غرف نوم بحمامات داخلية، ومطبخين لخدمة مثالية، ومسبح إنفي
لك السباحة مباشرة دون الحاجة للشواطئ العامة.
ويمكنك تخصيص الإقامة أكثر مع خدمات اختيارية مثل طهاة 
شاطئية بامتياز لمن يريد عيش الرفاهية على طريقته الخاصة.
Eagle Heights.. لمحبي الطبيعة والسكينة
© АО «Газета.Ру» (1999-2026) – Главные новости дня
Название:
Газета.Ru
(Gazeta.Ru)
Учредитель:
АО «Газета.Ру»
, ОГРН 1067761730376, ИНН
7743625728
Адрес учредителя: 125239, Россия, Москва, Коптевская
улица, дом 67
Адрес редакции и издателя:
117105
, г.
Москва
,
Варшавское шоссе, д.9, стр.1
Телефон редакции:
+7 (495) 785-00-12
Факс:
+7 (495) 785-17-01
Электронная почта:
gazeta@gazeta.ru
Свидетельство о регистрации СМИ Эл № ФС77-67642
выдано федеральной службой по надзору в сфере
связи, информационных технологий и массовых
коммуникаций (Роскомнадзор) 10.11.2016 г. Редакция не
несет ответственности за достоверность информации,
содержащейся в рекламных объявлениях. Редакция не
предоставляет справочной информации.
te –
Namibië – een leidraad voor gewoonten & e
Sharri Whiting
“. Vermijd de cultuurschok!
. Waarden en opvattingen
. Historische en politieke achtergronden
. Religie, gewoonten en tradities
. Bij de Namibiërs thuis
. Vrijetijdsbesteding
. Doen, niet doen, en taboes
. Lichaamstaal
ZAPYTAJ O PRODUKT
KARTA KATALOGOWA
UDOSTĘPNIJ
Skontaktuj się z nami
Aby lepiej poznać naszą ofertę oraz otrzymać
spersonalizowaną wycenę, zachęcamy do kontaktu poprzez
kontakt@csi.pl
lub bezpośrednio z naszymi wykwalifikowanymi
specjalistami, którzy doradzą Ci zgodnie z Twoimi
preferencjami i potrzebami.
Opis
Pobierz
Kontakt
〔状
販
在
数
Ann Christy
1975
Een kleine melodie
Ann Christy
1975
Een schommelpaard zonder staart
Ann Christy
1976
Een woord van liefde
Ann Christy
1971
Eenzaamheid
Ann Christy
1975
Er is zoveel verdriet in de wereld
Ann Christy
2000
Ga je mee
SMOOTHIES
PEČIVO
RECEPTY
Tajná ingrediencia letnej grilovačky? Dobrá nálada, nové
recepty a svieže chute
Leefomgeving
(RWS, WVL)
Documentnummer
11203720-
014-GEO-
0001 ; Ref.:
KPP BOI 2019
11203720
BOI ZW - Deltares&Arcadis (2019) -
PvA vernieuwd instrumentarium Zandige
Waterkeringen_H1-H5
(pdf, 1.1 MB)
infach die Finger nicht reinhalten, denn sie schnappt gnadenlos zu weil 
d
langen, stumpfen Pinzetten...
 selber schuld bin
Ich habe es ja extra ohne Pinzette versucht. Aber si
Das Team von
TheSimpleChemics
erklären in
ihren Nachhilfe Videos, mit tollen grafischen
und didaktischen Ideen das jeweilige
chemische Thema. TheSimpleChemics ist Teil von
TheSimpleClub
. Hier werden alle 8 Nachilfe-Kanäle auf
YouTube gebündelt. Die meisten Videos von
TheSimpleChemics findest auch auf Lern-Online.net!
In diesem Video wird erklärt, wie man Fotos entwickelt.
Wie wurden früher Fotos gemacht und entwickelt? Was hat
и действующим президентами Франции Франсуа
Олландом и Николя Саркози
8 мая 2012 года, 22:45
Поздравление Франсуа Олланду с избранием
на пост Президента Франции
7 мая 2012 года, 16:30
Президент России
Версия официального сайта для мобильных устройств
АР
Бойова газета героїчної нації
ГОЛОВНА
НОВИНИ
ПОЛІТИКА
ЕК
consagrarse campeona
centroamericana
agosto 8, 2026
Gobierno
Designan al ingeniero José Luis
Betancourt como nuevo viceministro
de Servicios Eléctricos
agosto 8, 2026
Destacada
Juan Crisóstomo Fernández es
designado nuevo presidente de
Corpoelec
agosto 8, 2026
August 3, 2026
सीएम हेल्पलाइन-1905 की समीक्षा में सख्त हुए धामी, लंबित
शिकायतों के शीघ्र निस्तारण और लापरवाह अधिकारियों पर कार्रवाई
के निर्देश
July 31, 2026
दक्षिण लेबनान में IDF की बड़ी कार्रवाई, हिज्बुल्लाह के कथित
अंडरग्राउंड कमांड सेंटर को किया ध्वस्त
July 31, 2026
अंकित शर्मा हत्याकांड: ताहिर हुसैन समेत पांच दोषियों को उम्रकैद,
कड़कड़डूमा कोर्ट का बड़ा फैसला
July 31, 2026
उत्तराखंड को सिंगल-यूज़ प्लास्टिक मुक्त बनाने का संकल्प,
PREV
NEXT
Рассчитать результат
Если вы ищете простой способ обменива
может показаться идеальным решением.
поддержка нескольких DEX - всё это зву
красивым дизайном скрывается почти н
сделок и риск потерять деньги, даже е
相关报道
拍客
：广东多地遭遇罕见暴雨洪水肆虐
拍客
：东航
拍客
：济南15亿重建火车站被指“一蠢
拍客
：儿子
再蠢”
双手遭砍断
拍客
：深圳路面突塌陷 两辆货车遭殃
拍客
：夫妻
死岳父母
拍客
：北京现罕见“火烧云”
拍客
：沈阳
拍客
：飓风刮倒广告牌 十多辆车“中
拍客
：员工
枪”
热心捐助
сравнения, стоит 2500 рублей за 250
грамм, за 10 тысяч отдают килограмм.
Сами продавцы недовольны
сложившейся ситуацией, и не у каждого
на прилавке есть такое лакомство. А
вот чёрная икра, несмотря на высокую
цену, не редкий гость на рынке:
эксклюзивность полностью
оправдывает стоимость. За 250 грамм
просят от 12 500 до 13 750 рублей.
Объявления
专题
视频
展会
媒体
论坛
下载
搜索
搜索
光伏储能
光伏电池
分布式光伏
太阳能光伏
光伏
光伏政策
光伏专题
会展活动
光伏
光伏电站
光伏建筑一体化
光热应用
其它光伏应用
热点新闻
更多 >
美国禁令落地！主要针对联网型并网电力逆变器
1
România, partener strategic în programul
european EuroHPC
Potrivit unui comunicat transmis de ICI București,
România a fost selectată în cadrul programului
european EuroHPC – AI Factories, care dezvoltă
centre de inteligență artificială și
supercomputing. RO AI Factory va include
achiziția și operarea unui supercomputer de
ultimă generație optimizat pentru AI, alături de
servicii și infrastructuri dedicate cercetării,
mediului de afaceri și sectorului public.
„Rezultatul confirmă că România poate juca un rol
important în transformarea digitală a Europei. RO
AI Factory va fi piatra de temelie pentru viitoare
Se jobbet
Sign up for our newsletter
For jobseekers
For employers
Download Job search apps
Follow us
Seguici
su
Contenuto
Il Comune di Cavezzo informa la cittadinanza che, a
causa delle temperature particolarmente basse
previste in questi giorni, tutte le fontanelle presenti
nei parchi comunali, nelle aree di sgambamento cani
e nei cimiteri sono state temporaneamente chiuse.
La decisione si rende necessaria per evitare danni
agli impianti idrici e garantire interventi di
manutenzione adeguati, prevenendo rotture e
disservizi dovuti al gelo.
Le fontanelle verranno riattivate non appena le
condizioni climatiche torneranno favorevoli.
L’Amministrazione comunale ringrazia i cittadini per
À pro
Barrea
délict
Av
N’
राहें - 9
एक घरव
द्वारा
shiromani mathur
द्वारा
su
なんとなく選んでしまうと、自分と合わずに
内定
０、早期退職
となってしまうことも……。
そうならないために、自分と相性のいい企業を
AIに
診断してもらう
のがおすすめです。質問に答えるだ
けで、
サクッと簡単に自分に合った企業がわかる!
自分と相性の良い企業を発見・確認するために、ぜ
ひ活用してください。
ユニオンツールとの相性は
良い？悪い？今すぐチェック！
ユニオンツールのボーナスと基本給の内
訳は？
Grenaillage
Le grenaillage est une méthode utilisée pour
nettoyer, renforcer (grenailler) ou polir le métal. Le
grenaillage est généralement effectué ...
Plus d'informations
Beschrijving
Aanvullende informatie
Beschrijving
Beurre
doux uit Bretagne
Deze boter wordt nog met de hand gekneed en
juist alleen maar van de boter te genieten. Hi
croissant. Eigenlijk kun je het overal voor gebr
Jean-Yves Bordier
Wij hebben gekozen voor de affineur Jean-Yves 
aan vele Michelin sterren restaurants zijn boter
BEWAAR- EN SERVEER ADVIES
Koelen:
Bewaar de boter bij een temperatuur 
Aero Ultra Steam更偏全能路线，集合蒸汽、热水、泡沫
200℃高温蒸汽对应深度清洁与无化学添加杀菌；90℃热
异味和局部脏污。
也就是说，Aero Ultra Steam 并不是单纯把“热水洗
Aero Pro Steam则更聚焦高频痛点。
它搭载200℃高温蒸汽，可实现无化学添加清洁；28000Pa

__________________________________________________

- _Instruction_
Lay out the records as a JSON list of strings, one string per line, from the first line through the line containing "Leefomgeving", including both ends and omitting blank lines.

- _Solution below_
[
  "غرف نوم بحمامات داخلية، ومطبخين لخدمة مثالية، ومسبح إنفي",
  "لك السباحة مباشرة دون الحاجة للشواطئ العامة.",
  "ويمكنك تخصيص الإقامة أكثر مع خدمات اختيارية مثل طهاة ",
  "شاطئية بامتياز لمن يريد عيش الرفاهية على طريقته الخاصة.",
  "Eagle Heights.. لمحبي الطبيعة والسكينة",
  "© АО «Газета.Ру» (1999-2026) – Главные новости дня",
  "Название:",
  "Газета.Ru",
  "(Gazeta.Ru)",
  "Учредитель:",
  "АО «Газета.Ру»",
  ", ОГРН 1067761730376, ИНН",
  "7743625728",
  "Адрес учредителя: 125239, Россия, Москва, Коптевская",
  "улица, дом 67",
  "Адрес редакции и издателя:",
  "117105",
  ", г.",
  "Москва",
  ",",
  "Варшавское шоссе, д.9, стр.1",
  "Телефон редакции:",
  "+7 (495) 785-00-12",
  "Факс:",
  "+7 (495) 785-17-01",
  "Электронная почта:",
  "gazeta@gazeta.ru",
  "Свидетельство о регистрации СМИ Эл № ФС77-67642",
  "выдано федеральной службой по надзору в сфере",
  "связи, информационных технологий и массовых",
  "коммуникаций (Роскомнадзор) 10.11.2016 г. Редакция не",
  "несет ответственности за достоверность информации,",
  "содержащейся в рекламных объявлениях. Редакция не",
  "предоставляет справочной информации.",
  "te –",
  "Namibië – een leidraad voor gewoonten & e",
  "Sharri Whiting",
  "“. Vermijd de cultuurschok!",
  ". Waarden en opvattingen",
  ". Historische en politieke achtergronden",
  ". Religie, gewoonten en tradities",
  ". Bij de Namibiërs thuis",
  ". Vrijetijdsbesteding",
  ". Doen, niet doen, en taboes",
  ". Lichaamstaal",
  "ZAPYTAJ O PRODUKT",
  "KARTA KATALOGOWA",
  "UDOSTĘPNIJ",
  "Skontaktuj się z nami",
  "Aby lepiej poznać naszą ofertę oraz otrzymać",
  "spersonalizowaną wycenę, zachęcamy do kontaktu poprzez",
  "kontakt@csi.pl",
  "lub bezpośrednio z naszymi wykwalifikowanymi",
  "specjalistami, którzy doradzą Ci zgodnie z Twoimi",
  "preferencjami i potrzebami.",
  "Opis",
  "Pobierz",
  "Kontakt",
  "〔状",
  "販",
  "在",
  "数",
  "Ann Christy",
  "1975",
  "Een kleine melodie",
  "Ann Christy",
  "1975",
  "Een schommelpaard zonder staart",
  "Ann Christy",
  "1976",
  "Een woord van liefde",
  "Ann Christy",
  "1971",
  "Eenzaamheid",
  "Ann Christy",
  "1975",
  "Er is zoveel verdriet in de wereld",
  "Ann Christy",
  "2000",
  "Ga je mee",
  "SMOOTHIES",
  "PEČIVO",
  "RECEPTY",
  "Tajná ingrediencia letnej grilovačky? Dobrá nálada, nové",
  "recepty a svieže chute",
  "Leefomgeving"
]